BEGIN

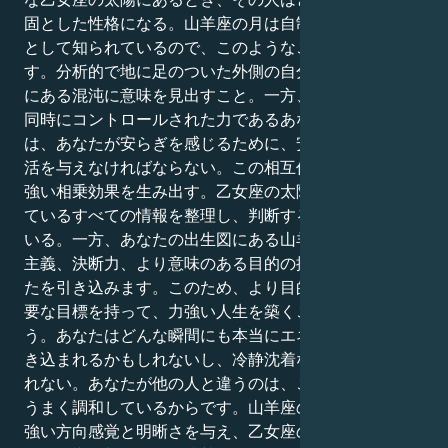
固とした性格になる。山羊座の月は自制心と野心の場所
として知られているので、このようなことが起こるので
す。分析的で地に足のついた外側の自分の目標は、そこ
にある混沌に意味を見出すこと。一方、計画的であると
同時にコントロールされた力であるあなたの内なる世界
は、あなたが安らぎを感じるために、安定した安全な生
活を与えなければならない。この相互作用が、美しくも
強い相乗効果を生み出す。乙女座の太陽は、自分が持っ
ているすべての情報を整理し、判断することに集中して
いる。一方、あなたの出生図にある山羊座の月は、現実
主義、決断力、より意味のある目的の探求の世界にあな
たを引き込みます。このため、より目的意識が高く、重
要な目標を持って、力強い人生を築くことができるだろ
う。あなたはどんな瞬間にも本当にエネルギーの渦に巻
き込まれるかもしれないし、冷静沈着な人になるかもし
れない。あなたが他の人と違うのは、この2つの場所が
うまく調和しているからです。山羊座の月は、乙女座に
強い方向感覚と明晰さを与え、乙女座の思考の速さに大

END

Exactly reproduce the lines beginning with the one that contains "き込まれるかもしれないし、冷静沈着な人になるかもし" and ending with the last line of the material, both included. Leave out everything else.

> [Result of the exercise]
き込まれるかもしれないし、冷静沈着な人になるかもし
れない。あなたが他の人と違うのは、この2つの場所が
うまく調和しているからです。山羊座の月は、乙女座に
強い方向感覚と明晰さを与え、乙女座の思考の速さに大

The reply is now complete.